### WHAT TO DO:
Search the records below for the word "size". Copy each line where it occurs.

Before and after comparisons
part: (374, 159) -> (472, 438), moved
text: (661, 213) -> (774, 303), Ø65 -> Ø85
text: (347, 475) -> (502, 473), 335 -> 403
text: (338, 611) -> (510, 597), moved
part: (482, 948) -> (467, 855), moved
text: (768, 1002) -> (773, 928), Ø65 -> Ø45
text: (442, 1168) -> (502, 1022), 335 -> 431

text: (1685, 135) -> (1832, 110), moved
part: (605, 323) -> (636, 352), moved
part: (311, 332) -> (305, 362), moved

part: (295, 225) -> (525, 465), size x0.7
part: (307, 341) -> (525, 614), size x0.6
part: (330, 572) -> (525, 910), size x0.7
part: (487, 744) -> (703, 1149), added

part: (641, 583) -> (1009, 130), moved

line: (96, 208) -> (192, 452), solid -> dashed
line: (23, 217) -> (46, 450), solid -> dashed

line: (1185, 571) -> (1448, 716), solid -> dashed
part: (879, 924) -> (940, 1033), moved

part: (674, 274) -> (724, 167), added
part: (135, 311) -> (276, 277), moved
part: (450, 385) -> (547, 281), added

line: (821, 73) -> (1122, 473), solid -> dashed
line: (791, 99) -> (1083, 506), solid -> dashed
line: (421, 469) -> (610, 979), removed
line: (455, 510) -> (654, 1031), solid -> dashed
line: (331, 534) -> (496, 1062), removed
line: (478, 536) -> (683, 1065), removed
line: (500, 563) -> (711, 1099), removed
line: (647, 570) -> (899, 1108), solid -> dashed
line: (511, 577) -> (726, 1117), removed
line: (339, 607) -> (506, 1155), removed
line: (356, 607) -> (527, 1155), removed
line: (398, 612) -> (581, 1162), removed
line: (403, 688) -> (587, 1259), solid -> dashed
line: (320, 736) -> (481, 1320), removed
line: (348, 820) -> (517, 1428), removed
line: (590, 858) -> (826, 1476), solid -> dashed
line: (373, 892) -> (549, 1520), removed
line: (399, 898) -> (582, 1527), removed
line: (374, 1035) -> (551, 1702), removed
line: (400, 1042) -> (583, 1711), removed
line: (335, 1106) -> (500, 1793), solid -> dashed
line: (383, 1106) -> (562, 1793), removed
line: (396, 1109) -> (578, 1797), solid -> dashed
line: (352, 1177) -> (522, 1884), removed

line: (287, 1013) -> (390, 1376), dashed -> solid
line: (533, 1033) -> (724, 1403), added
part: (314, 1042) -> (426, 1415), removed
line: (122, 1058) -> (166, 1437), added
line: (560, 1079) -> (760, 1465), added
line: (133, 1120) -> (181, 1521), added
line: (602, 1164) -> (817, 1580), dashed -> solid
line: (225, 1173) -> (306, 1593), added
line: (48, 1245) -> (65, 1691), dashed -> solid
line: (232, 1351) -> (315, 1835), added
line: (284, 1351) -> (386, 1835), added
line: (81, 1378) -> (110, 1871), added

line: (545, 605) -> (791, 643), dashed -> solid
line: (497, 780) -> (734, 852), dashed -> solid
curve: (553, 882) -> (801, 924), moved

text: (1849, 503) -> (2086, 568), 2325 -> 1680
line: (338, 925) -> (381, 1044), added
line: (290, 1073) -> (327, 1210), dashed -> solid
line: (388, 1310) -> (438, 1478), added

### ANSWER BOX:
part: (295, 225) -> (525, 465), size x0.7
part: (307, 341) -> (525, 614), size x0.6
part: (330, 572) -> (525, 910), size x0.7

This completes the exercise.